ARTS
Alors que la Fête des jardins parisiens est sur le point de battre son plein ces 25 et 26 septembre, S-quive déambule dans un écrin de verdure des plus dépaysant : le jardin Albert Kahn. Situé aux portes de Paris, ce lieu unique fondé au XIXe siècle traduit la philanthropie de son créateur, que l’on peut aisément considérer comme le premier documentariste français.
" Sortez, courez voir le monde ! Oubliez tout ce que vous avez appris, gardez les yeux ouverts ! ", clame Albert Kahn à Etienne Dennery en ce début de XXe siècle. L'étudiant agrégé s'apprête à voyager autour du monde.
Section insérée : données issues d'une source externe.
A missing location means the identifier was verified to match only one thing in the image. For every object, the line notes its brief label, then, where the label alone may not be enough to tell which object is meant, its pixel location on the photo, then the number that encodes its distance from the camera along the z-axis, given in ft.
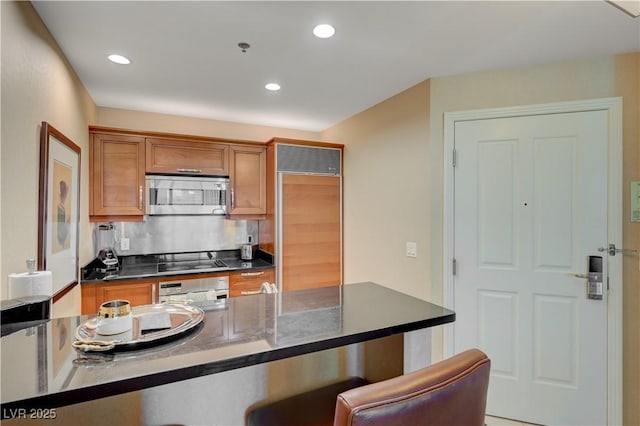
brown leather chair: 2.24
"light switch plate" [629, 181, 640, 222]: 6.62
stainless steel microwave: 10.55
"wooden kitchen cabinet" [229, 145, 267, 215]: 11.66
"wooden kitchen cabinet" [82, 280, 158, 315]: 8.89
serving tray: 2.94
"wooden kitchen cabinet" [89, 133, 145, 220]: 9.78
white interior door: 6.98
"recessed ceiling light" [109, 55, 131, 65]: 7.16
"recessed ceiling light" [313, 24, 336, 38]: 6.03
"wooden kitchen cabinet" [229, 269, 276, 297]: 10.83
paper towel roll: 4.42
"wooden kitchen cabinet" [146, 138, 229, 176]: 10.56
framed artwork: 5.66
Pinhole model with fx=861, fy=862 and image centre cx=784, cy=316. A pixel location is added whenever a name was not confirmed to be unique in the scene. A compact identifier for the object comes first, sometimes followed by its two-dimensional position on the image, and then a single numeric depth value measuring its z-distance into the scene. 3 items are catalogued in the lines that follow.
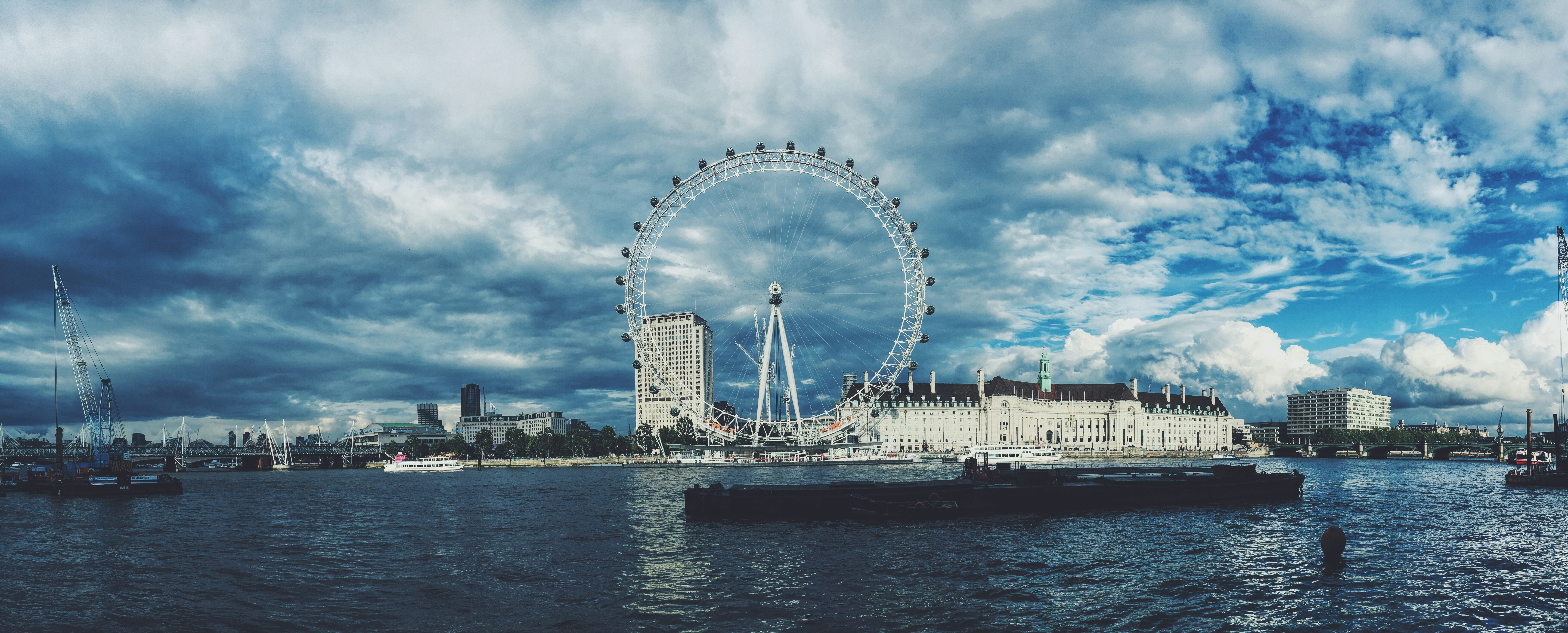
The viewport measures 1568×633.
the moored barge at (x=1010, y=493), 70.56
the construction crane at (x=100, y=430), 156.75
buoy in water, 45.25
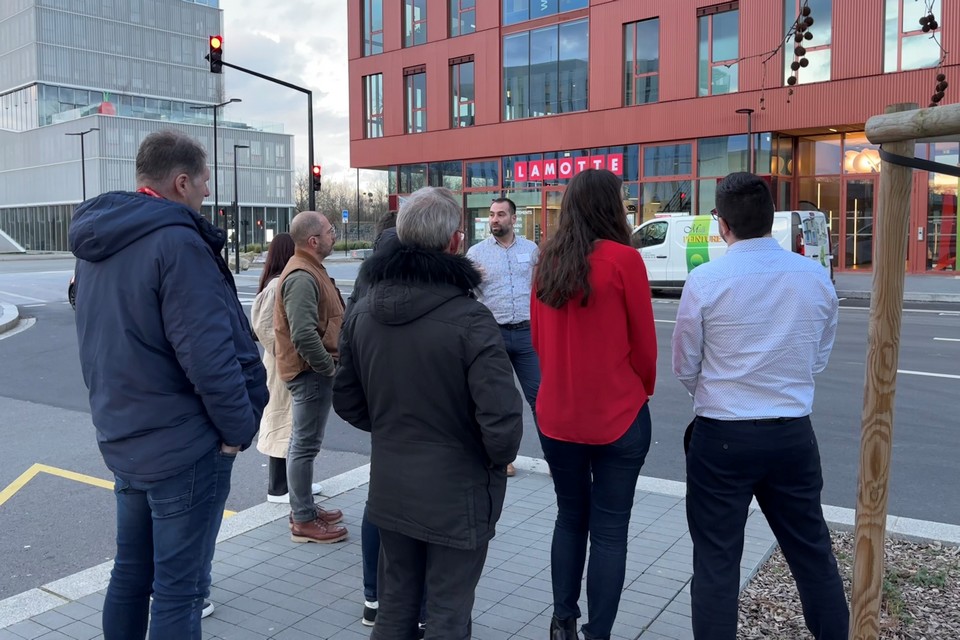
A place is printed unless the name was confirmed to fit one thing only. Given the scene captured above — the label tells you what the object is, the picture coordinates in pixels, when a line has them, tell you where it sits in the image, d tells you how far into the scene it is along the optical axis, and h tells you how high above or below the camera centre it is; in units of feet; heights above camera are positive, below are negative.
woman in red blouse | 10.41 -1.73
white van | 62.04 +0.00
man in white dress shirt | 9.59 -1.87
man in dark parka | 8.79 -1.93
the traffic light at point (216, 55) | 63.31 +14.31
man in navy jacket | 8.91 -1.32
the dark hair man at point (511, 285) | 18.84 -1.02
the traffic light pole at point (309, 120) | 72.38 +11.24
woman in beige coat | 16.29 -2.39
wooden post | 7.95 -1.46
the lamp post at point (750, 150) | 85.46 +9.54
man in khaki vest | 14.55 -1.98
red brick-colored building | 82.48 +16.16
Un monde aujourd'hui quasiment reconstitué, dans un jardin situé aux portes de Paris, du nom de son propriétaire : Albert Kahn. Véritable kaléidoscope d'ambiances, de couleurs, de senteurs et de charmes, cet écrin de verdure (quelques hectares) à l'écart du tumulte parisien nous transporte en premier lieu dans la sérénité d'un jardin à l'anglaise aux pelouses vallonnées. S'en suit le jardin japonais où les azalées et les rhododendrons en fleur tapissent les abords d'un mont Fuji imaginaire. Un village traditionnel est érigé entre ponts, cours d'eau, graviers et arbres sculptés. Les conifères bleus évoquent l’Afrique du Nord tandis que la serre tropicale nous plonge en Océanie. L’ensemble représente le monde en paix souhaité par Albert Kahn, qui a carrément fait reconstituer la forêt vosgienne de son enfance.
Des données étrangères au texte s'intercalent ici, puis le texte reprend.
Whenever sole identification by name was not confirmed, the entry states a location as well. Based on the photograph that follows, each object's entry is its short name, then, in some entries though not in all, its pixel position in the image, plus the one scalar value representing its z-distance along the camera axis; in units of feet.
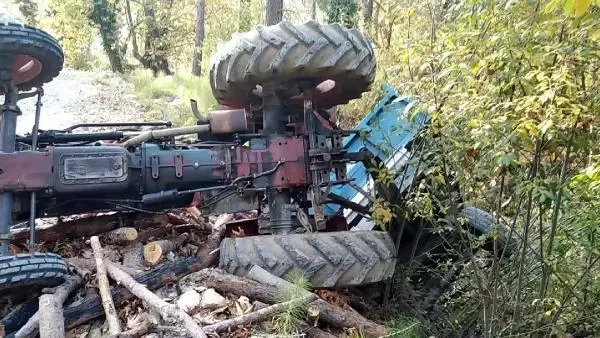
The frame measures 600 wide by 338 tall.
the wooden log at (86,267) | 11.56
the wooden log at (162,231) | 13.38
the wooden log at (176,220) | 14.48
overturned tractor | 10.97
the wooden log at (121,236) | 13.09
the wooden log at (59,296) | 9.26
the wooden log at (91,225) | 13.28
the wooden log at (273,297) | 9.81
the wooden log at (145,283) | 10.08
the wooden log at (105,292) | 9.52
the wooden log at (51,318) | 9.02
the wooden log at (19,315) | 9.68
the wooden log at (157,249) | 12.51
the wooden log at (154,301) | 8.81
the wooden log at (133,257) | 12.12
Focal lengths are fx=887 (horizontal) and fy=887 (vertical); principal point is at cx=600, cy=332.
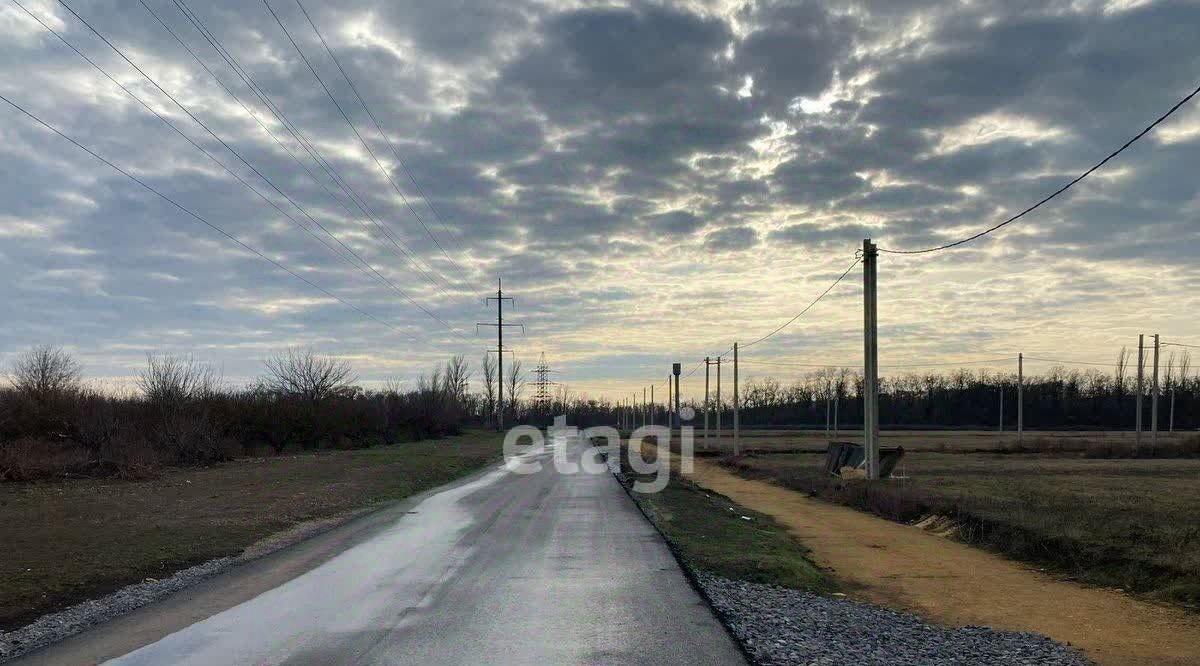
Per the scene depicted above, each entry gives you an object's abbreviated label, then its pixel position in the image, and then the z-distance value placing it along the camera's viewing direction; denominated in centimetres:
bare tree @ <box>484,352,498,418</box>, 12888
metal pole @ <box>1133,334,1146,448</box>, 5781
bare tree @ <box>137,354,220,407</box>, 4066
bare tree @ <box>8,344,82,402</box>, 3371
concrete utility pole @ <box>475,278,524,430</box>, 8219
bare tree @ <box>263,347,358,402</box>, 6525
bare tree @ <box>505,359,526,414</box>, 15225
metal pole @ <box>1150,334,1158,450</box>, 5569
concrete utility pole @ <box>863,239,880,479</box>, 2698
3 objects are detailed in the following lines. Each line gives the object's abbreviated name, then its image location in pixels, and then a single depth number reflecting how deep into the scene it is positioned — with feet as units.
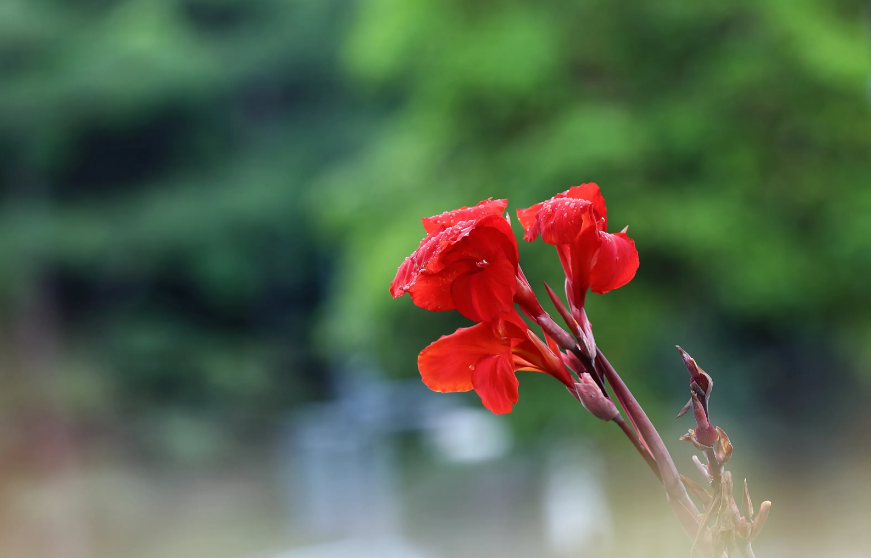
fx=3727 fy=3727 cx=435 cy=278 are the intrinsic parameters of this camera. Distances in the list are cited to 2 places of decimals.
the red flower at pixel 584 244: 6.36
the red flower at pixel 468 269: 6.26
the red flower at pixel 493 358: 6.33
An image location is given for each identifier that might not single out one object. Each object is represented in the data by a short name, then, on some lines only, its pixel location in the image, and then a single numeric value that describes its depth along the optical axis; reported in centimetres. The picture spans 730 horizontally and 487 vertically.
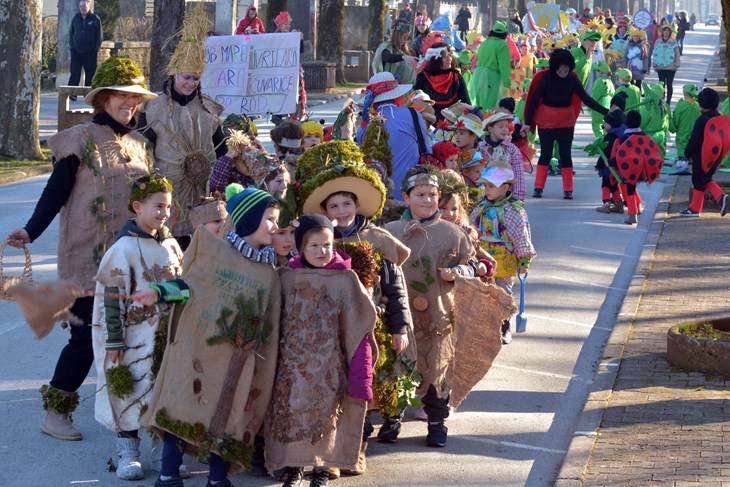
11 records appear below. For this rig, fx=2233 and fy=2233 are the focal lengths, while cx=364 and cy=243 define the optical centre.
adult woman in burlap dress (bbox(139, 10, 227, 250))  1414
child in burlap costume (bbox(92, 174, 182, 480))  1100
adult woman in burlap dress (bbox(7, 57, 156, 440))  1199
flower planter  1469
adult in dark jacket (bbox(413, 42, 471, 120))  2347
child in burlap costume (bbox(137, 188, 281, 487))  1027
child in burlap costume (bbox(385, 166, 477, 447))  1231
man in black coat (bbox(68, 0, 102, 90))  4589
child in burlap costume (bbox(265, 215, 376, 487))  1045
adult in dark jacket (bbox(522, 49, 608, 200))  2830
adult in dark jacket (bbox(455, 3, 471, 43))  10154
La folie des grandeurs ? Un manifeste politique où se côtoient les différences. Durant près de 25 ans, le banquier et mécène Albert Kahn consacre sa fortune à la rencontre des cultures, avec le dessein d'établir "la paix universelle". A partir de 1898, il commence à aménager les jardins de sa propriété de Boulogne-Billancourt autour de scènes paysagères, crée plusieurs fondations sur des sujets politiques, économiques, sociaux, diplomatiques et de formations, pour favoriser le dialogue international, à mesure que le nationalisme s'étend. Il crée des bourses de voyages pour des étudiants français mais aussi des allemands, des américains, des anglais, des russes, des japonais. Il ne leur est demandé quasiment rien en retour, un simple rapport de voyage, mais seulement de vivre au côté d’autres cultures, de s’imprégner d’autres façons de vivre et de penser pour mieux enseigner aux futurs citoyens et ne pas "se contenter d’un savoir purement abstrait". Parmi les bénéficiaires, 27 femmes agrégées parcourront le monde.
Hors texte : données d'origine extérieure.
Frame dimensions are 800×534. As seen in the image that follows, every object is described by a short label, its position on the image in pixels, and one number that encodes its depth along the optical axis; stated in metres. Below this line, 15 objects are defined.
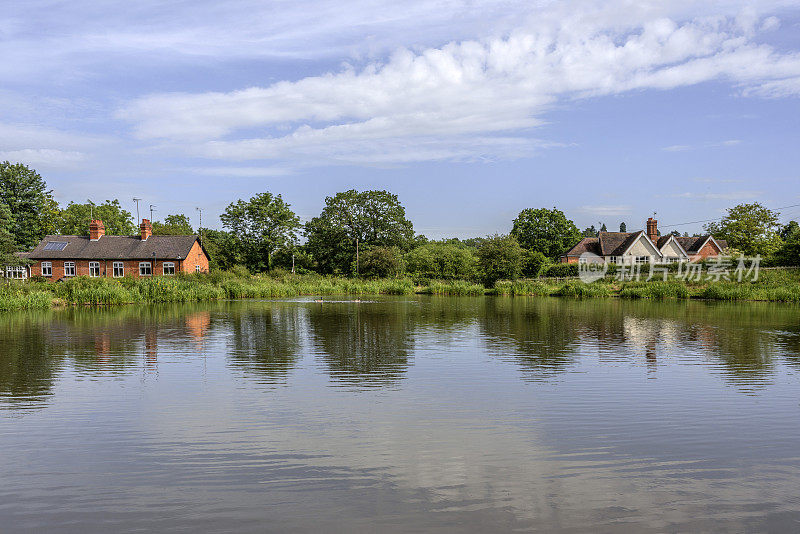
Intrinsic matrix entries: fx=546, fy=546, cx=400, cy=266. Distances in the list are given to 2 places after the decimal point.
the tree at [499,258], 61.88
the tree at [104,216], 84.06
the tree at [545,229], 88.81
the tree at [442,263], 71.69
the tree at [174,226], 88.81
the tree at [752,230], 61.64
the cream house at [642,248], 75.44
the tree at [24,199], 72.38
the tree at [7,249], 41.41
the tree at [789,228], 99.96
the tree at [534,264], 72.92
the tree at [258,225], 74.06
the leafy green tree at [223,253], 73.25
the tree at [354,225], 76.44
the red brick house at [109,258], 58.06
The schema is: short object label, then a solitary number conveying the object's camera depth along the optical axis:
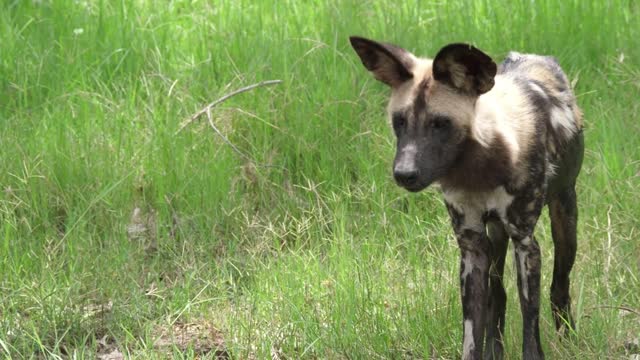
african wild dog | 7.90
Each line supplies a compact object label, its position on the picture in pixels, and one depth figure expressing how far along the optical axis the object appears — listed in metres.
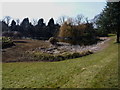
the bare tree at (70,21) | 36.99
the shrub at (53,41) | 25.74
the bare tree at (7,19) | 59.49
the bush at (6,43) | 20.56
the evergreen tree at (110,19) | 19.36
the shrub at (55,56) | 12.98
Son œuvre humaniste trouve son apogée en 1908, avec un projet inouï : réaliser une collection de photographies et de films extraordinaires, de gens ordinaires. Précurseur à l’affût des inventions de son temps, il achète aux frères Lumière leur procédé d’autochrome qui permet d’obtenir des images couleurs ainsi que leurs appareils de cinéma. Albert Kahn dépêche alors de nombreux opérateurs, qu'il envoie dans plus de 50 pays pour documenter la disparition des modes de vie traditionnels sous la pression de la modernité galopante. Au cours des périples, ses collaborateurs croisent des pêcheurs avant les eaux de l’Atlantique nord et des femmes sans voile dans le monde musulman. On assiste à des cérémonies vaudou dans une colonie française de l’Afrique de l’Ouest et les premiers documentaires en couleur témoignant de la richesse culturelle de la France. Une plongée unique et fascinante dans le monde merveilleux d'Albert Kahn.